## Excerpted passage
────────────────────
Extensions to generate (for sequence data)
egen [type] newvar = sqfcn() [if] [in] [, options]
Note: All functions described here allow the option subsequence(a,b). It is used to include only the part of the sequence that is between position a and b, whereby a and b refer to the position defined in the order variable.
Description
egen creates newvar of the optionally specified storage type equal to sqfcn(). Unlike standard egen syntax, argument of sqfcn() is generally left empty.
Functions
sqallpos() , pattern(string) [ gapinclude subsequence(range) ] generates a variable holding the number of occurences in the sequence of the given pattern. To specify the pattern use element[:repetitions] [element:repetitions]. For example, with pattern(3:20 5 1:20 3:20) you specifiy a pattern of length 61, starting with element 3 over 20 positions, followed by one position of elment 5, 20 positions of element 1 and finally again 20 positions of element 3. Note: The program only considers independent occurences of pattern, i.e. if a pattern starts at a position within an already counted pattern it will be skiped. For example, consider the sequence "A A A B A A", in which you want to count the number of occurences of the pattern "A A". The program will count the pattern "A A" starting at positions 1 and 5. It will skip "A A" starting at postion 2 because its first element is part of the first instance. Also see below the egen-function sqfirstpos() for the position of the first occurence of a pattern.
sqelemcount() [, element(#) gapinclude] generates a variable holding the number of different elements in each sequence. If gapinclude is specified, variables get defined even for sequences containing gaps. Missing values are generally counted as an element of their own. You might consider using sqset with option trim to get rid of superfluous missings.
sqepicount() [, element(#) gapinclude] separates a sequence into sections of equal elements (called "episodes"), and generates a variable holding the number of episodes for each sequence. With option element() only the number of episodes of the specified element is generated. If gapinclude is specified, variables get defined even for sequences containing gaps. Episodes with missing values are generally counted as an element of their own. You might consider using sqset with option trim to get rid of superfluous missings.
────────────────────
## Challenge A
Answer these questions from the egen sequence documentation, one per line:
(i) Which option do all the functions described allow?
(ii) What is the length of the pattern in the pattern(3:20 5 1:20 3:20) example?
(iii) What name does the text give to sections of equal elements?
## Challenge B
List every function in the egen sequence documentation that has its own entry under the Functions heading.
## Challenge C
Say whether each statement agrees with the egen sequence documentation, and quote the words that decide it:
(i) The argument of sqfcn() is usually left empty.
(ii) sqelemcount() ignores missing values when counting elements.
(iii) In the sequence "A A A B A A", sqallpos() counts the pattern "A A" starting at position 2.

## Information provided
────────────────────
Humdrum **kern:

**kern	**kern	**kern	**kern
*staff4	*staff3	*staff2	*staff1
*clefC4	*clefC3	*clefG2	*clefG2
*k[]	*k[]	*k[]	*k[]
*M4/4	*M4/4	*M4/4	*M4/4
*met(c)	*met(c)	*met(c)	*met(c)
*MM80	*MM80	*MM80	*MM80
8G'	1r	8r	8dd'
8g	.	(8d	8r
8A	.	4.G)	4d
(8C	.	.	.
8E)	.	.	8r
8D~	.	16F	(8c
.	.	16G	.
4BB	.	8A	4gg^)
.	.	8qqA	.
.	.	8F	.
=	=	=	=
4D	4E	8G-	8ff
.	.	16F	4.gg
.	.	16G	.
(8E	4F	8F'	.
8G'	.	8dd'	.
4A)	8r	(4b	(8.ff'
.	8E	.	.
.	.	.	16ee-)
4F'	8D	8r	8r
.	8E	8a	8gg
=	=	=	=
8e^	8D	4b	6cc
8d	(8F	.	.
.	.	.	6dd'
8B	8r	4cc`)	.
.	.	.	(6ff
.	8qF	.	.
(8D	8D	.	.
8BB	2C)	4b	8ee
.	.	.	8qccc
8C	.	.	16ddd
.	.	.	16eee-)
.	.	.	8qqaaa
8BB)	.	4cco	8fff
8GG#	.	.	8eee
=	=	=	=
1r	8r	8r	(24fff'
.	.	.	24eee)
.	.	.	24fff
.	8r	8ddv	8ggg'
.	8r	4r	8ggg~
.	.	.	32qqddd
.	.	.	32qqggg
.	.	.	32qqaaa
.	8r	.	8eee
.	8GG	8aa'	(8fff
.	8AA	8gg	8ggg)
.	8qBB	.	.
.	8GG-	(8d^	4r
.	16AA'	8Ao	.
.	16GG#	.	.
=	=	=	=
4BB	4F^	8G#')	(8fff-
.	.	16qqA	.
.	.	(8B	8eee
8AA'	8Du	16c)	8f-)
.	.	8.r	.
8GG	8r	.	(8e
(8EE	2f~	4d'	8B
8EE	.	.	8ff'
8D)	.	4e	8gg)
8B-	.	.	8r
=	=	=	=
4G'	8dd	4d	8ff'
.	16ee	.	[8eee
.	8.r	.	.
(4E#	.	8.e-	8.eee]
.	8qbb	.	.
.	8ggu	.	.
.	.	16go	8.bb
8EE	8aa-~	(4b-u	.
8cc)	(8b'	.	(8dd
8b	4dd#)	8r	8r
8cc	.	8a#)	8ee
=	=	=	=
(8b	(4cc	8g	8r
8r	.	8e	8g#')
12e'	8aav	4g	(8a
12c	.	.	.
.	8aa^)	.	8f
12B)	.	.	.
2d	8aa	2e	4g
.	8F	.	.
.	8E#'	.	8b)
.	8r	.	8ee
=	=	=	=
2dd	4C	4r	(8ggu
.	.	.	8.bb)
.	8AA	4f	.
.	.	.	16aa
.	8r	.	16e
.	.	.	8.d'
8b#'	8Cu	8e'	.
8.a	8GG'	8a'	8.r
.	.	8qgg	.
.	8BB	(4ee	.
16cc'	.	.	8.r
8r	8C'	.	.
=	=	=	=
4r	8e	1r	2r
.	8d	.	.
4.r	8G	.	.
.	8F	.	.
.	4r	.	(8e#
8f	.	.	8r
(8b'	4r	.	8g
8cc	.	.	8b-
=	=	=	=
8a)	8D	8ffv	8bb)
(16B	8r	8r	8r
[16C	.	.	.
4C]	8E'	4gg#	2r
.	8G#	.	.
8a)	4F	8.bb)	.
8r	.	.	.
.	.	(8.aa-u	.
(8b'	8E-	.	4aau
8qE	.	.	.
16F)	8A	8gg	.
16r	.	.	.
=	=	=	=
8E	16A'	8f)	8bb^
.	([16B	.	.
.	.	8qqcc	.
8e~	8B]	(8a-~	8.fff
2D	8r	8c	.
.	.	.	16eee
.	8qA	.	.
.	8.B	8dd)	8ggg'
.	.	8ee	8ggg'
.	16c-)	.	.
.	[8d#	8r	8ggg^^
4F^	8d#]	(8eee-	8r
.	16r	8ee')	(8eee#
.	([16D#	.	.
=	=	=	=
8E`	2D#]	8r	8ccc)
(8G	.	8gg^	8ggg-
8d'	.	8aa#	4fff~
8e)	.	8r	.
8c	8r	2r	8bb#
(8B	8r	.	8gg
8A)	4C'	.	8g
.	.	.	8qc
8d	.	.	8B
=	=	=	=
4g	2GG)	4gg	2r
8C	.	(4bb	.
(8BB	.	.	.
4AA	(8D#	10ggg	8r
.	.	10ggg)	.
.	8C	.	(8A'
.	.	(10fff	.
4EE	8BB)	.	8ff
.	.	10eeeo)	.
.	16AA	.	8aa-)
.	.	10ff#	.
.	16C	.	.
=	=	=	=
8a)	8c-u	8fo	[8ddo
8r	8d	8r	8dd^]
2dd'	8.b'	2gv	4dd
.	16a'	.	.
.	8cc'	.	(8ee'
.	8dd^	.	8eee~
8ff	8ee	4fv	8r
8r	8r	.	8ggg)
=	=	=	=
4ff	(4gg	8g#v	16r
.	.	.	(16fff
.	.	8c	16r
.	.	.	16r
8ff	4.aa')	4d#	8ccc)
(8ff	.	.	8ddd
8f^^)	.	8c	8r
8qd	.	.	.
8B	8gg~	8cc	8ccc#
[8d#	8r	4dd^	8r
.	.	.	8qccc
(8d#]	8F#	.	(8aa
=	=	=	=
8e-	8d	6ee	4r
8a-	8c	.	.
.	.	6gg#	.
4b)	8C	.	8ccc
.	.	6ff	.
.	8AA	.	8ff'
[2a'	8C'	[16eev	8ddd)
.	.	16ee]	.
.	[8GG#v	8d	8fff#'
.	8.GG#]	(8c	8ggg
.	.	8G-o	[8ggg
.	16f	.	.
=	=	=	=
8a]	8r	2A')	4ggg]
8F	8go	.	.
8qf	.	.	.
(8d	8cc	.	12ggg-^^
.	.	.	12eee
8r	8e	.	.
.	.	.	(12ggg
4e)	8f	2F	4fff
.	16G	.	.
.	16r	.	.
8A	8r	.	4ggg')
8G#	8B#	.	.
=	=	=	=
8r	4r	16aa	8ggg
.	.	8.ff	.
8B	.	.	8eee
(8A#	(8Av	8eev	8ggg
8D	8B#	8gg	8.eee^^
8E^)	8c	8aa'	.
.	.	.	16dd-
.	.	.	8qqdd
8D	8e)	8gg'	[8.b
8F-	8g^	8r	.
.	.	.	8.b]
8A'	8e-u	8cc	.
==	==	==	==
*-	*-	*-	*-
────────────────────
## Task result A
(i) subsequence(a,b)
(ii) 61
(iii) Episodes

## Task result B
sqallpos(), sqelemcount(), sqepicount()

## Task result C
(i) Yes: "Unlike standard egen syntax, argument of sqfcn() is generally left empty."
(ii) No: "Missing values are generally counted as an element of their own."
(iii) No: "The program will count the pattern "A A" starting at positions 1 and 5."